▶ _TASK TO COMPLETE_:
Your job is to return every line in the data holding the string "déclarant".

▶ _MATERIAL SHOWN_:
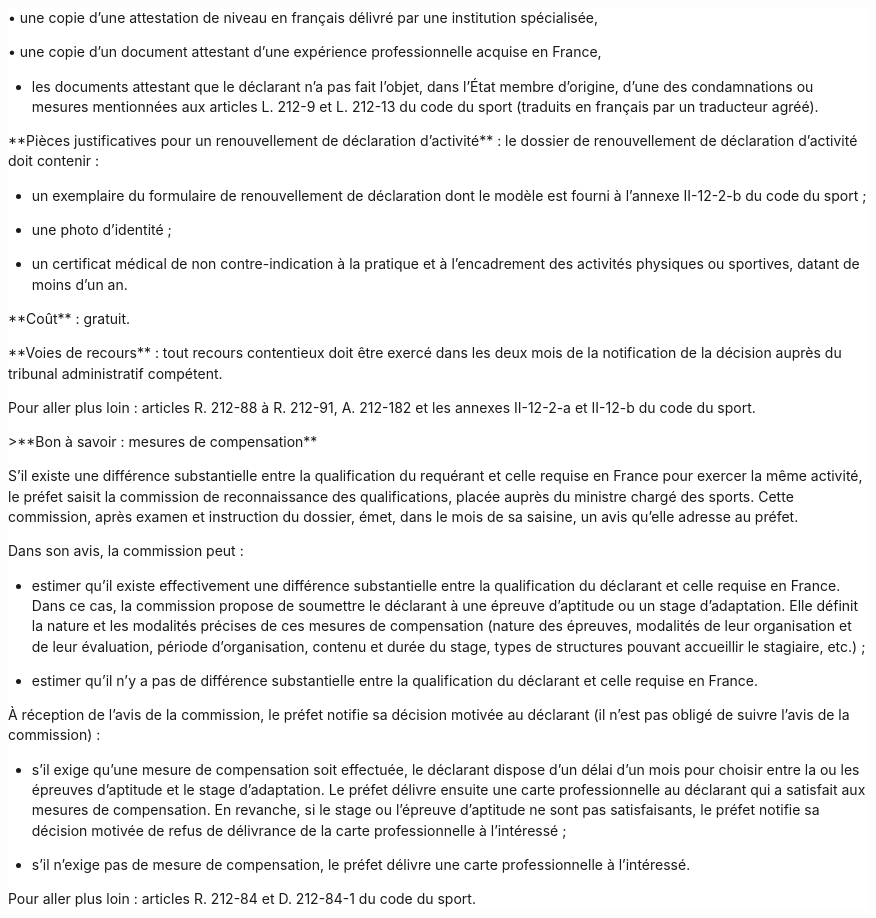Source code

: • une copie d’une attestation de niveau en français délivré par une institution spécialisée,

• une copie d’un document attestant d’une expérience professionnelle acquise en France,

- les documents attestant que le déclarant n’a pas fait l’objet, dans l’État membre d’origine, d’une des condamnations ou mesures mentionnées aux articles L. 212-9 et L. 212-13 du code du sport (traduits en français par un traducteur agréé).

\*\*Pièces justificatives pour un renouvellement de déclaration d’activité\*\* : le dossier de renouvellement de déclaration d’activité doit contenir :

- un exemplaire du formulaire de renouvellement de déclaration dont le modèle est fourni à l’annexe II-12-2-b du code du sport ;

- une photo d’identité ;

- un certificat médical de non contre-indication à la pratique et à l’encadrement des activités physiques ou sportives, datant de moins d’un an.

\*\*Coût\*\* : gratuit.

\*\*Voies de recours\*\* : tout recours contentieux doit être exercé dans les deux mois de la notification de la décision auprès du tribunal administratif compétent.

Pour aller plus loin : articles R. 212-88 à R. 212-91, A. 212-182 et les annexes II-12-2-a et II-12-b du code du sport.

&gt;\*\*Bon à savoir : mesures de compensation\*\*

S’il existe une différence substantielle entre la qualification du requérant et celle requise en France pour exercer la même activité, le préfet saisit la commission de reconnaissance des qualifications, placée auprès du ministre chargé des sports. Cette commission, après examen et instruction du dossier, émet, dans le mois de sa saisine, un avis qu’elle adresse au préfet.

Dans son avis, la commission peut :

-   estimer qu’il existe effectivement une différence substantielle entre la qualification du déclarant et celle requise en France. Dans ce cas, la commission propose de soumettre le déclarant à une épreuve d’aptitude ou un stage d’adaptation. Elle définit la nature et les modalités précises de ces mesures de compensation (nature des épreuves, modalités de leur organisation et de leur évaluation, période d’organisation, contenu et durée du stage, types de structures pouvant accueillir le stagiaire, etc.) ;

-   estimer qu’il n’y a pas de différence substantielle entre la qualification du déclarant et celle requise en France.

À réception de l’avis de la commission, le préfet notifie sa décision motivée au déclarant (il n’est pas obligé de suivre l’avis de la commission) :

-   s’il exige qu’une mesure de compensation soit effectuée, le déclarant dispose d’un délai d’un mois pour choisir entre la ou les épreuves d’aptitude et le stage d’adaptation. Le préfet délivre ensuite une carte professionnelle au déclarant qui a satisfait aux mesures de compensation. En revanche, si le stage ou l’épreuve d’aptitude ne sont pas satisfaisants, le préfet notifie sa décision motivée de refus de délivrance de la carte professionnelle à l’intéressé ;

-   s’il n’exige pas de mesure de compensation, le préfet délivre une carte professionnelle à l’intéressé.

Pour aller plus loin : articles R. 212-84 et D. 212-84-1 du code du sport.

▶ _TASK SOLUTION_:
- les documents attestant que le déclarant n’a pas fait l’objet, dans l’État membre d’origine, d’une des condamnations ou mesures mentionnées aux articles L. 212-9 et L. 212-13 du code du sport (traduits en français par un traducteur agréé).
-   estimer qu’il existe effectivement une différence substantielle entre la qualification du déclarant et celle requise en France. Dans ce cas, la commission propose de soumettre le déclarant à une épreuve d’aptitude ou un stage d’adaptation. Elle définit la nature et les modalités précises de ces mesures de compensation (nature des épreuves, modalités de leur organisation et de leur évaluation, période d’organisation, contenu et durée du stage, types de structures pouvant accueillir le stagiaire, etc.) ;
-   estimer qu’il n’y a pas de différence substantielle entre la qualification du déclarant et celle requise en France.
À réception de l’avis de la commission, le préfet notifie sa décision motivée au déclarant (il n’est pas obligé de suivre l’avis de la commission) :
-   s’il exige qu’une mesure de compensation soit effectuée, le déclarant dispose d’un délai d’un mois pour choisir entre la ou les épreuves d’aptitude et le stage d’adaptation. Le préfet délivre ensuite une carte professionnelle au déclarant qui a satisfait aux mesures de compensation. En revanche, si le stage ou l’épreuve d’aptitude ne sont pas satisfaisants, le préfet notifie sa décision motivée de refus de délivrance de la carte professionnelle à l’intéressé ;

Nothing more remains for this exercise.